Every treatment process is different. Your care team may use a combination of different techniques to treat schwannomas.
At the UK HealthCare Comprehensive Spine Center, our team of experts works together to create the treatment plan that best fits your specific needs.
You will need regular imaging to monitor your tumor, but you may not need other treatment unless or until it starts growing larger.
The type of tumor removal surgery you need will vary depending on the size of the tumor, the type of cancer, where it is located, and how far it has spread. You will likely need to spend several days in the hospital after surgery and may need physical therapy to help you recover.
Chemotherapy uses special drugs to destroy cancer cells. You may need chemotherapy to shrink a tumor prior to surgery. Or you may need it after surgery to attack cancer cells that remain in your body.
In most cases, chemotherapy is an outpatient IV infusion treatment performed in an infusion suite or clinic. Patients typically receive chemotherapy infusions for a few hours, for several weeks in a row. You may also be prescribed oral chemotherapy that you take at home.
Most patients may need a combination of drugs or multiple rounds of chemotherapy.

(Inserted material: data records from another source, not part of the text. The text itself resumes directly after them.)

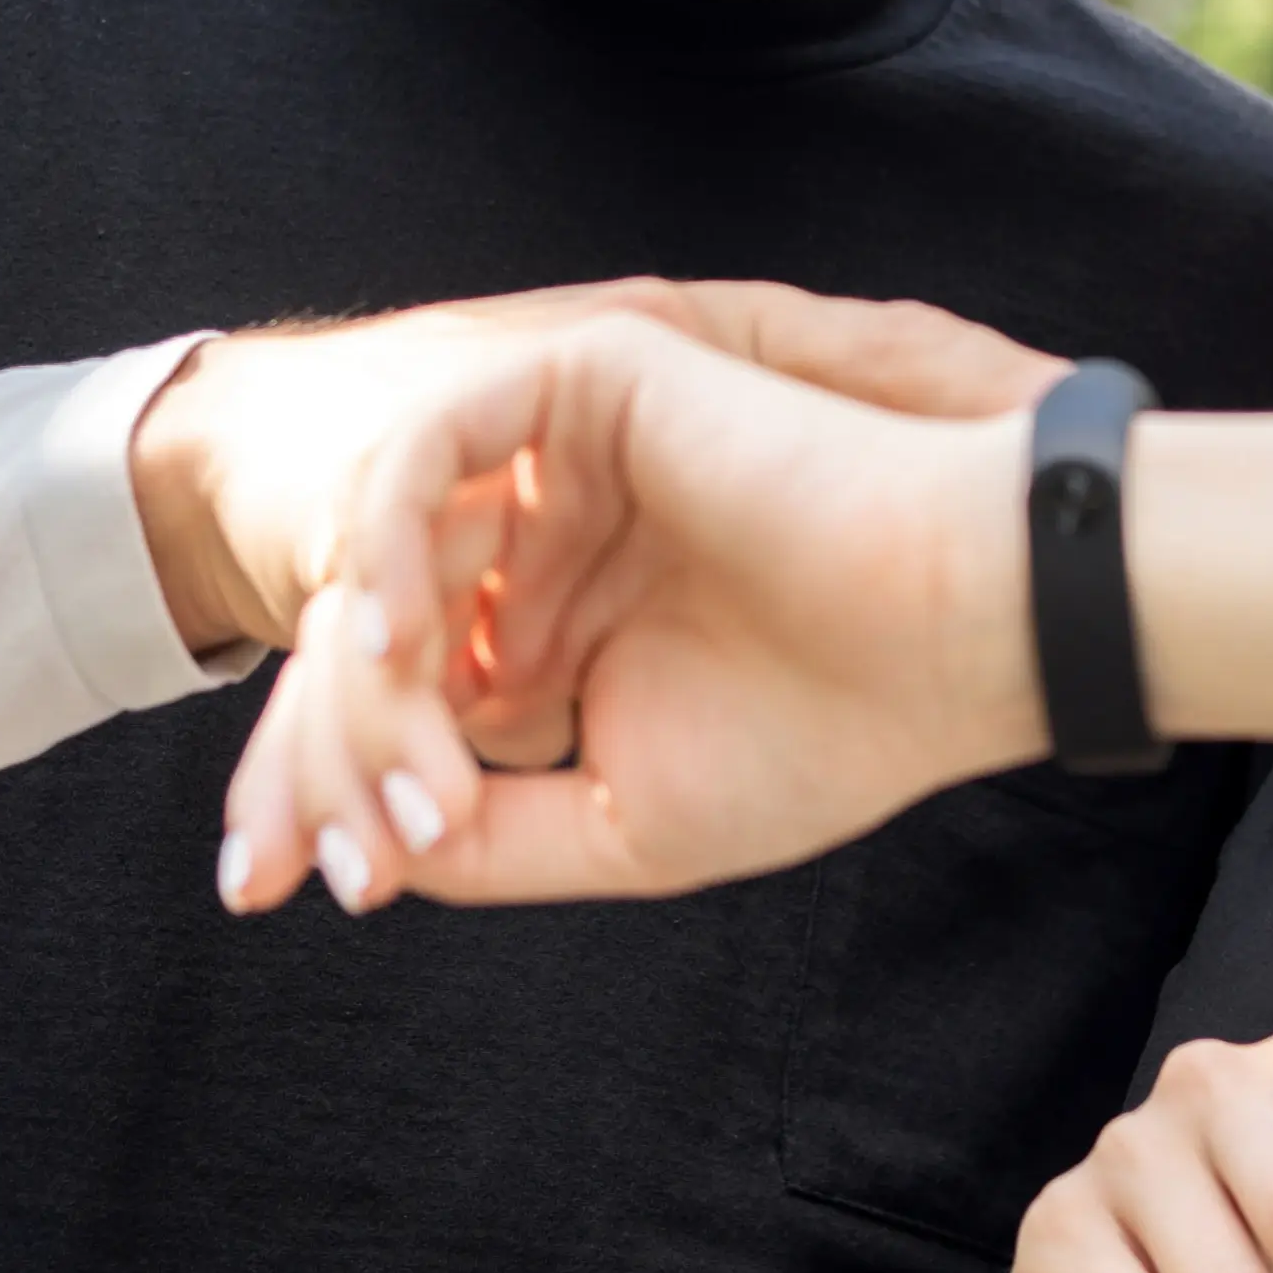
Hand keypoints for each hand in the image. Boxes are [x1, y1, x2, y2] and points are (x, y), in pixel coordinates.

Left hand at [206, 313, 1052, 909]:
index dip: (323, 788)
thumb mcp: (620, 825)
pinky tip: (409, 650)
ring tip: (422, 783)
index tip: (309, 891)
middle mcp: (541, 540)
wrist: (963, 632)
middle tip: (337, 861)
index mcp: (551, 633)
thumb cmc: (825, 731)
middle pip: (357, 628)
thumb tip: (366, 848)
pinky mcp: (582, 381)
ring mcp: (558, 458)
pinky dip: (394, 547)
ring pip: (380, 550)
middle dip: (316, 751)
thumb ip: (479, 836)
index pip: (390, 695)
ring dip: (366, 681)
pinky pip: (427, 450)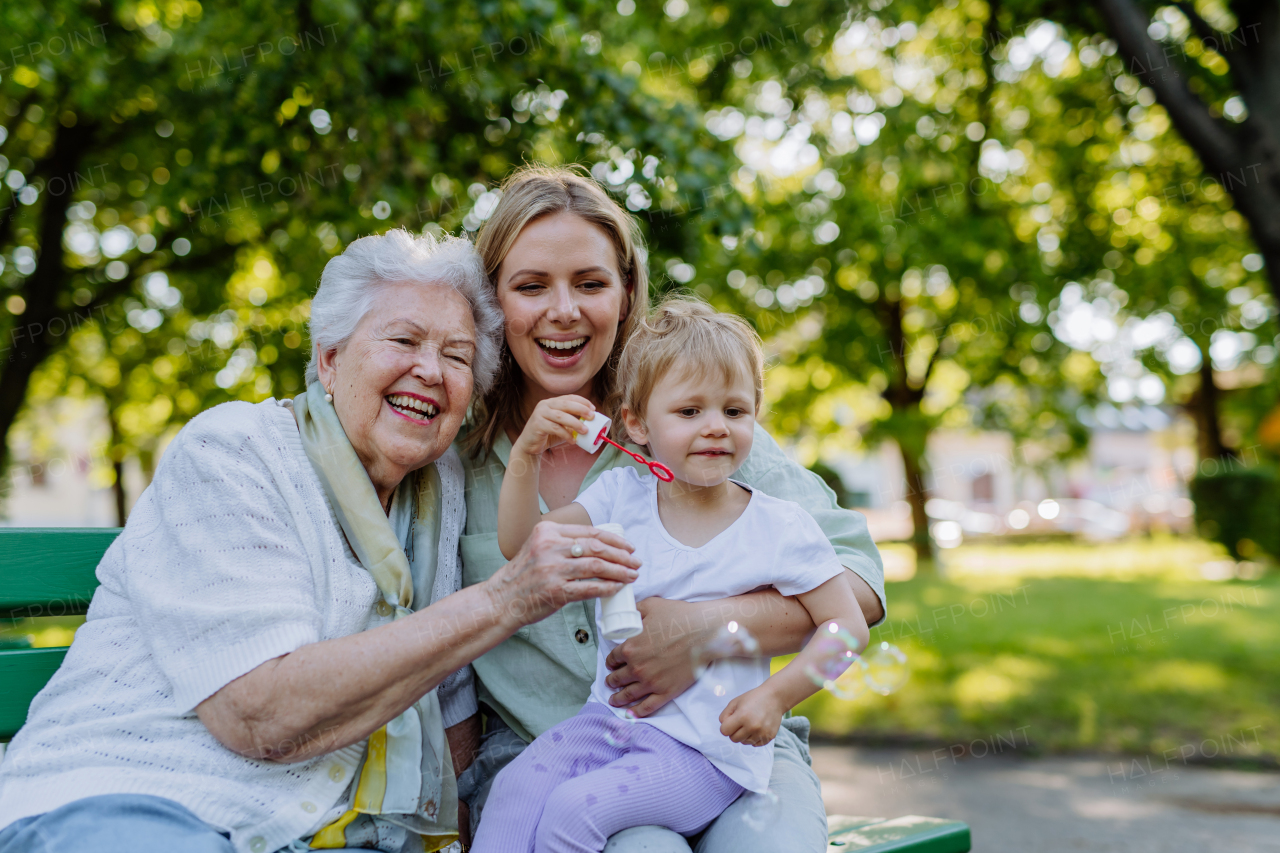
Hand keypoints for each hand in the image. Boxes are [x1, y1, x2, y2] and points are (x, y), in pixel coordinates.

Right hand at [486, 521, 638, 629]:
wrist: (500, 600)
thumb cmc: (522, 576)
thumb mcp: (537, 548)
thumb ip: (561, 543)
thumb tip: (598, 547)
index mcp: (547, 531)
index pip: (589, 532)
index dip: (614, 539)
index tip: (628, 547)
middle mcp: (549, 547)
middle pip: (596, 547)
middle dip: (622, 555)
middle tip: (636, 562)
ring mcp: (552, 569)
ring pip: (596, 566)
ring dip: (619, 571)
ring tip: (632, 575)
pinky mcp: (555, 591)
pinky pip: (589, 588)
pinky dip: (607, 588)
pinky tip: (617, 588)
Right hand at [512, 395, 595, 458]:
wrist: (529, 445)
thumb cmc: (548, 435)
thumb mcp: (563, 426)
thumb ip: (573, 423)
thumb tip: (591, 423)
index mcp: (552, 402)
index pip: (569, 397)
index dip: (582, 401)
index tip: (593, 409)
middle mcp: (545, 405)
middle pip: (566, 404)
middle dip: (581, 409)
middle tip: (592, 417)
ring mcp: (540, 413)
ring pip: (561, 416)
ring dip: (575, 423)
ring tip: (585, 431)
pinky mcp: (537, 424)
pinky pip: (555, 428)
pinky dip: (566, 434)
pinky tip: (573, 441)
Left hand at [604, 597, 702, 716]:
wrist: (705, 633)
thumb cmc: (680, 617)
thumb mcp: (651, 605)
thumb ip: (635, 610)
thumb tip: (627, 612)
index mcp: (630, 647)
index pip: (612, 658)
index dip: (610, 662)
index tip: (611, 664)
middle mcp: (637, 667)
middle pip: (617, 678)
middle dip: (612, 681)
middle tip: (610, 682)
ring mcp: (651, 682)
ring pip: (628, 695)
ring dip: (618, 698)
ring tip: (614, 700)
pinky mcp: (666, 692)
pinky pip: (647, 707)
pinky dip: (636, 712)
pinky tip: (630, 713)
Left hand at [719, 686, 784, 746]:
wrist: (775, 698)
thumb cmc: (753, 698)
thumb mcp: (735, 702)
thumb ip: (725, 715)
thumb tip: (723, 727)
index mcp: (742, 716)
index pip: (724, 731)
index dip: (726, 726)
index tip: (732, 721)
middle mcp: (752, 726)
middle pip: (733, 739)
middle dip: (734, 732)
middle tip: (741, 722)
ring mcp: (762, 733)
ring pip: (744, 743)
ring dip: (744, 735)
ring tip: (750, 724)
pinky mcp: (769, 737)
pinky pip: (755, 744)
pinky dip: (754, 738)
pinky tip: (757, 728)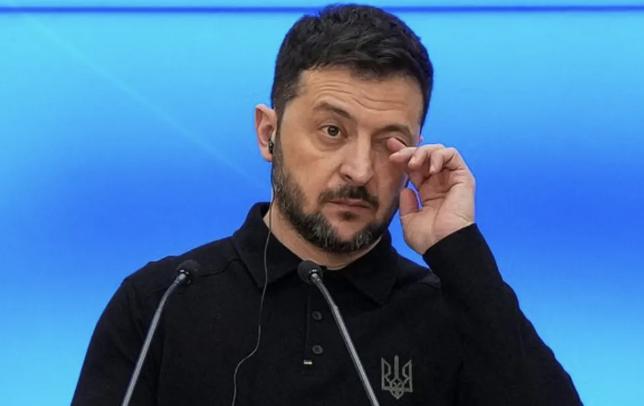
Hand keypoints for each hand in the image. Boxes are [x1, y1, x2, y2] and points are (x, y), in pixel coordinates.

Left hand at [388, 138, 475, 253]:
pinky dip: (439, 155)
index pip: (414, 167)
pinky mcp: (463, 177)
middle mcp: (440, 183)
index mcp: (427, 192)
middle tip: (395, 156)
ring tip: (412, 165)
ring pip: (437, 151)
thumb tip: (405, 189)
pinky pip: (452, 154)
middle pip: (424, 156)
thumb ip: (406, 204)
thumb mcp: (409, 220)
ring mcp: (451, 179)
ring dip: (422, 153)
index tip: (389, 149)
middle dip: (408, 151)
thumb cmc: (428, 239)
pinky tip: (430, 169)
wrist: (444, 245)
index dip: (403, 155)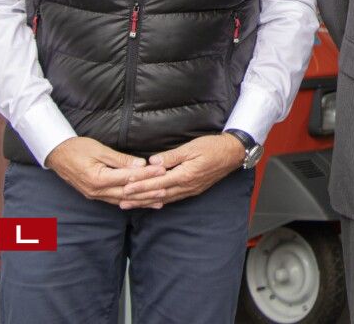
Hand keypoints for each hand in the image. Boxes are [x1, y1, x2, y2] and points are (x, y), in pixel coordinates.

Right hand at [45, 137, 162, 205]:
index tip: (162, 170)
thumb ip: (121, 160)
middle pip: (128, 193)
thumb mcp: (100, 150)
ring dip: (142, 201)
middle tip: (166, 188)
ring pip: (123, 200)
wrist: (57, 154)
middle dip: (148, 191)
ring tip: (159, 201)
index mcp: (98, 178)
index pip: (128, 178)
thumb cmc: (78, 148)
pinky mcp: (95, 195)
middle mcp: (97, 191)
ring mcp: (95, 195)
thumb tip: (141, 165)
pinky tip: (141, 202)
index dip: (147, 174)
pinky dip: (130, 201)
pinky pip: (115, 200)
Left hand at [116, 134, 246, 209]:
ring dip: (146, 202)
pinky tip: (152, 202)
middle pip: (158, 195)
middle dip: (138, 199)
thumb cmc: (212, 147)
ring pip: (164, 199)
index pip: (157, 183)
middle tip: (121, 202)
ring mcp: (190, 190)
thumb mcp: (191, 147)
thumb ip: (171, 157)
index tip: (125, 188)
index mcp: (185, 175)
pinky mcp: (193, 189)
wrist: (233, 153)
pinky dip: (160, 201)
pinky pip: (173, 198)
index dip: (140, 186)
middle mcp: (186, 186)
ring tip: (131, 205)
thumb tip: (152, 162)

Radiation therapy is a form of cancer treatment that uses high doses of targeted energy to kill cancer cells. You may need radiation before or after surgery.
There are three types of radiation therapy:
- External beam radiation is performed by directing the targeted energy to the tumor in the body from a machine outside the body. Most people receive external beam radiation for weeks at a time.
- Internal radiation, also called brachytherapy, is performed by placing a radioactive source near the tumor within the body. Brachytherapy can be removed after a period of time or left inside the body until it is no longer radioactive.
- Systemic radiation is performed by having patients either take a liquid medicine by mouth or delivered through a vein. Systemic radiation travels throughout the entire body, but the medicines will collect in areas where cancer is present.
This outpatient treatment usually lasts for a short time. However, you will need radiation almost every day for several weeks in a row.
Targeted therapy, or precision medicine, uses drugs to talk to certain proteins or genes in cancer cells and tell them to stop reproducing. Targeted therapy may be given via outpatient infusion, or it may be a medicine that you take at home. You may be on and off a targeted therapy for days, weeks, months or longer.